1/04/2008

Iain Dale does not know what a liberal is !

Iain Dale takes the view that the Lib Dems support for legislation that will make hate crimes against gay people a specific criminal offence is not very liberal. I guess it depends on what view you take of the word liberal.

Many Tories, Iain included, seem to think that "liberal" means you will accept anything as fair game, so long as the government keep out of things. So the word "liberal" means you will allow just about anything. Others, take a different view.

I personally take the view that "liberal" means open minded, but also means that you are prepared to take a specific stand against things that are wrong. Specific acts of hate against Gay people for no other reason than their sexuality should be punished.

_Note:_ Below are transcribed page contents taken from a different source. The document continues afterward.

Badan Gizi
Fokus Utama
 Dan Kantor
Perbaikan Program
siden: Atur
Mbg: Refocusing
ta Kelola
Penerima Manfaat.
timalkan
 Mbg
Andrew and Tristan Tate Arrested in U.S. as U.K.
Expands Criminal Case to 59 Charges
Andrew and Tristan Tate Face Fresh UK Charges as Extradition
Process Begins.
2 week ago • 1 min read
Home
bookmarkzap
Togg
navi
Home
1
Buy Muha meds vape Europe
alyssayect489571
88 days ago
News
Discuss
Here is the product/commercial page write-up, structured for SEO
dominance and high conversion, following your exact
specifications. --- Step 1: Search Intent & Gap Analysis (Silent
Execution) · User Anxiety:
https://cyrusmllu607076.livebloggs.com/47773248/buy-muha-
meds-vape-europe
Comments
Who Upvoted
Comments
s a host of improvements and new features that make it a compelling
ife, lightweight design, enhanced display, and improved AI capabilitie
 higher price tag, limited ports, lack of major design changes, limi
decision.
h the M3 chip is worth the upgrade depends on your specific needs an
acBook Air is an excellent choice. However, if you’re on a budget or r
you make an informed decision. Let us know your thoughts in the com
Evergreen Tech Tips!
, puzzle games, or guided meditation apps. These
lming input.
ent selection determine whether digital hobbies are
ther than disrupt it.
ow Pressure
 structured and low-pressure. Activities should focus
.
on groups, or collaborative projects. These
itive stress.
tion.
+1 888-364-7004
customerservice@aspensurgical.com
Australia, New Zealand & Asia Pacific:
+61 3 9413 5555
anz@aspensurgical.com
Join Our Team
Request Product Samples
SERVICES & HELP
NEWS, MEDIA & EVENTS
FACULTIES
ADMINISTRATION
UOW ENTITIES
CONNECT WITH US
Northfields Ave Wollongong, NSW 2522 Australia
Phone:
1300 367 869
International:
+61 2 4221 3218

It is not a very liberal state that fails to accept that some laws are needed to protect people.

Iain personally might not need protecting, but others will and others do. presumably for the same reasons Iain gave we don not need legislation that prcludes religious or racial crimes ? Presumably these are not liberal either ? I wonder if the Tories will put out on leaflets that they would repeal the "illiberal" race hate laws ? What do you think ?

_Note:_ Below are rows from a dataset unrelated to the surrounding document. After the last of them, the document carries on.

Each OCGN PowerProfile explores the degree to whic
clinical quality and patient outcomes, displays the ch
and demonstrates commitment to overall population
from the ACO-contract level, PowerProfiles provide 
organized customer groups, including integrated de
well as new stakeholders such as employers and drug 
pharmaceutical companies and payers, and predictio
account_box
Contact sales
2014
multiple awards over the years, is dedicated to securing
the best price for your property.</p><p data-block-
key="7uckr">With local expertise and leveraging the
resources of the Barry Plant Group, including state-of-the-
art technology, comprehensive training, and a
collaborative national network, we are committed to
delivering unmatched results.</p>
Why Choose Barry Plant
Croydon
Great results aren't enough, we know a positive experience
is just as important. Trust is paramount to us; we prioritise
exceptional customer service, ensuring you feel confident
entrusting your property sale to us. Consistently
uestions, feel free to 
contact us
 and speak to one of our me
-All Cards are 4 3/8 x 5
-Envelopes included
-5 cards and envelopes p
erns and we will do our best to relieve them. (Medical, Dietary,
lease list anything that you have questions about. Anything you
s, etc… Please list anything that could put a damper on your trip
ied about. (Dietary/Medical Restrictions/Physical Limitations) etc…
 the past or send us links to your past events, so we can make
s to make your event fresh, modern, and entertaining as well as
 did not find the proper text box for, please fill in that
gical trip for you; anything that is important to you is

So personally, given the Tories long record of being far from liberal over very many years, I'll not take lessons on liberalism from the Tories, thank you very much.

5 comments:

Iain Dale said...

Whenever anyone says "I'll not take lessons from" it invariably means they have lost the argument. Gordon Brown does it most weeks in PMQs.

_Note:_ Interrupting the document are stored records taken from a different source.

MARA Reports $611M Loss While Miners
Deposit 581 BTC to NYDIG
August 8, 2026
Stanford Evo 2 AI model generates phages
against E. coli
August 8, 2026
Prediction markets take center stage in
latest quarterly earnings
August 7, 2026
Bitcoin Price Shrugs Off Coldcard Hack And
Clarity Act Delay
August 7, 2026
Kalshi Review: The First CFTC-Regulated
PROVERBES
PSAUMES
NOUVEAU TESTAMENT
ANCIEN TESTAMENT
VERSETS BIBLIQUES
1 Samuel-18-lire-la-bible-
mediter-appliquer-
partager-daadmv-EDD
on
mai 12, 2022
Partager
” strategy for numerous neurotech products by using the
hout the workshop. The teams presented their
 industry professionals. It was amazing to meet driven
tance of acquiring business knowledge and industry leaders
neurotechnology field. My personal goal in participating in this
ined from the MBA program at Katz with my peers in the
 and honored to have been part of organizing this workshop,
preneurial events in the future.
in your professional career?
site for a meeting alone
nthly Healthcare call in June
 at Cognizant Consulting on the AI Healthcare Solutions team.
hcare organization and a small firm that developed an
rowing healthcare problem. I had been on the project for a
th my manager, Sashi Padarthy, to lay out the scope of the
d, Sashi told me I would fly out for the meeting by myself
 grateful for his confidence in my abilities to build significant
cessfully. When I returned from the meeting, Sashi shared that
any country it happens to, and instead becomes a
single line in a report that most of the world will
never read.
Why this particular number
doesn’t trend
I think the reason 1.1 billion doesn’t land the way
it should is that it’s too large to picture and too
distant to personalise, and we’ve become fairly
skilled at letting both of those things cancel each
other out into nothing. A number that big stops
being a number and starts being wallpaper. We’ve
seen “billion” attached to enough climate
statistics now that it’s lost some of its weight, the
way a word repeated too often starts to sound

The point I was making is where do you draw the line? Haven't we already got laws which punish people for hate crimes? Using this precedent we will end up with similar laws for the disabled, giner haired people, people with spots and for Norfolk school teachers!

Nich Starling said...

Bu taking your point of view Iain means we would never have introduced any legislation. The "where do we draw the line" argument is the argumnt of people who would have not introduced legislation to protect people of different races.

Tristan said...

I think Iain is closer to correct:

Liberalism is founded not upon open mindedness (although liberals tend to be) but upon equality under the law and individual liberty.

Legislation like this not only treats people as a collective, not as individuals, it also violates equality under the law and individual freedom.

Race hate laws are illiberal, they place a ban on some speech, they treat some crimes differently depending upon the perpetrator and victim.

If someone harms someone else, that should be enough to prosecute.

The final point is that such legislation only comes about when society has itself decided that such behaviour is unacceptable - it is therefore an unecessary extension of state power.

Nich Starling said...

I think we know our views on liberalism differ.

Anonymous said...

My response to this got a bit long, so I've posted my thoughts here.